Helen Randell is studying engineering at Cambridge, where 27 per cent of the students on the engineering courses are female, well above the national percentage of female studentship. She picked the programme after attending Headstart, one of a number of education programmes run by the Engineering Development Trust. Headstart, says Helen, opened her eyes to the possibility that engineering could be a "legitimate career choice".

She followed this up with a Year In Industry placement at Nottingham East Midlands Airport, where she was charged with extending the existing fire training rig. "This really confirmed that I wanted to do engineering," she says. "I like the fact you're doing something different everyday and have to come up with new solutions all the time."

Helen has chosen to specialise in civil and structural engineering and spent last summer's placement working on a junction of the A1. "People think I'm mad because I am so excited about this," she says. "But I can now drive up the A1 and point to the junction and say I did that."

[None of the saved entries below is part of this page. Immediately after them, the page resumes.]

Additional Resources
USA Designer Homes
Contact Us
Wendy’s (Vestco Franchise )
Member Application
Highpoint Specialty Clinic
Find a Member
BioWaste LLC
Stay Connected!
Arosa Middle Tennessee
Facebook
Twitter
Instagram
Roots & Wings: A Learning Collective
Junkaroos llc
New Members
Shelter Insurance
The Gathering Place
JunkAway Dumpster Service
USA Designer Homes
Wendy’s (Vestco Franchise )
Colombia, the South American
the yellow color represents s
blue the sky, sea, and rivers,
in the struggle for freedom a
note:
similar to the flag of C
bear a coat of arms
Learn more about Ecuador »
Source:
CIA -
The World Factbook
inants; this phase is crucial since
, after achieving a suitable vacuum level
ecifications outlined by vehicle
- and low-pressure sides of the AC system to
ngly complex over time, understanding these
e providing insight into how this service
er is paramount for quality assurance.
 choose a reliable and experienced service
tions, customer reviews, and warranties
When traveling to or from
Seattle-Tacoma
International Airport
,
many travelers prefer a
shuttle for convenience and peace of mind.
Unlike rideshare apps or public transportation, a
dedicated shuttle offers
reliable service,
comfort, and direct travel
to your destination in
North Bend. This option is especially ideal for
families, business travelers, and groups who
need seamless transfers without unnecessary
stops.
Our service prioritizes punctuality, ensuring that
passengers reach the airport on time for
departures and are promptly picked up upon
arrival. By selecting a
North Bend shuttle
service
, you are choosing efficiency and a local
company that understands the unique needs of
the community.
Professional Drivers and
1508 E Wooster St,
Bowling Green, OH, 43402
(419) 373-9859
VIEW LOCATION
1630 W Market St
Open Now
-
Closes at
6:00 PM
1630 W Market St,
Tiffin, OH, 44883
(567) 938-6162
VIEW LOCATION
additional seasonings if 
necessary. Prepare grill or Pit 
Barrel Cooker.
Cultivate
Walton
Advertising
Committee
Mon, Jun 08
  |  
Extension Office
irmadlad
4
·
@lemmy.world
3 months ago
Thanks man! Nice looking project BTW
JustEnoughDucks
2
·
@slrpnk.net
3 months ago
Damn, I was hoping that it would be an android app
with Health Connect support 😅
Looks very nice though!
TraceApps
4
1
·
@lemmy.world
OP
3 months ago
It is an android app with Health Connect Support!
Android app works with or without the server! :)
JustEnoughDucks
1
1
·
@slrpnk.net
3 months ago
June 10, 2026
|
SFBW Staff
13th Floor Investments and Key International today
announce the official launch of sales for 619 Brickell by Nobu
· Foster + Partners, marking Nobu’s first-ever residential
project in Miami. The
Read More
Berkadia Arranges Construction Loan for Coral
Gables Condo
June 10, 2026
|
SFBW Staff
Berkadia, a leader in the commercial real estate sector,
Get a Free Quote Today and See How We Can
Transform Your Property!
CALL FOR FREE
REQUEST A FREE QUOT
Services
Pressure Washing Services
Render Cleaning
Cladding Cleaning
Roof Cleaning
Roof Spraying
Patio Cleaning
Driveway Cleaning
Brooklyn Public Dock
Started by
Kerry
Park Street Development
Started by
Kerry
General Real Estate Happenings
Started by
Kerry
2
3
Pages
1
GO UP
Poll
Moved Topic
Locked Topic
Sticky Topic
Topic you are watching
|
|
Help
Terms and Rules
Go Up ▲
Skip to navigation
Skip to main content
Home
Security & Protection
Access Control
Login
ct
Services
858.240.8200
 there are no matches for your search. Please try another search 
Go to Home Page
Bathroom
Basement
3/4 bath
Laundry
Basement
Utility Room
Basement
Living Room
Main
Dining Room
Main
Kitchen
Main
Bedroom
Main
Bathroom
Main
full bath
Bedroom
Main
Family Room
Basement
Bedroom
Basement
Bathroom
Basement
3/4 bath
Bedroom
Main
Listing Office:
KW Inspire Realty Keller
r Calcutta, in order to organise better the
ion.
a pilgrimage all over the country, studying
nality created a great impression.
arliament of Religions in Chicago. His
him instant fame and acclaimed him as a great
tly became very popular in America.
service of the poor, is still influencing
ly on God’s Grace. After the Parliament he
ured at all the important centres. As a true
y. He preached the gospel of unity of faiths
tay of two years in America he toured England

This is the real satisfaction of a career in engineering: coming up with practical solutions, be it traffic flow or global warming. Helen says it's frustrating that so many young women don't even consider it as a career. "They are losing out on so many opportunities," she says. "Once you have a go you find it's so different from how you imagine it to be."

Despite the more promising figures in some SET subjects, we must not become complacent. The general picture in Cambridge is one of continuing under-representation of women in SET. There has been little significant change to the occupational hierarchy in all these disciplines where numbers of women fall away at each level (undergraduate, graduate, post-doctoral, permanent staff), whether the baseline is low (e.g. in engineering) or high (e.g. biochemistry).

To help address this problem, the University has become a Gold Sponsor of Cambridge Association for Women in Science and Engineering (AWiSE). Our sponsorship will allow AWiSE to continue providing support, inspiration and information to women working in SET. The University actively encourages female staff and students in SET through our Women in Science, Engineering and Technology Initiative (WiSETI). WiSETI's remit is to improve the number of women studying SET, improve the retention and promotion rates of women in SET and to raise their profile and increase their self-confidence.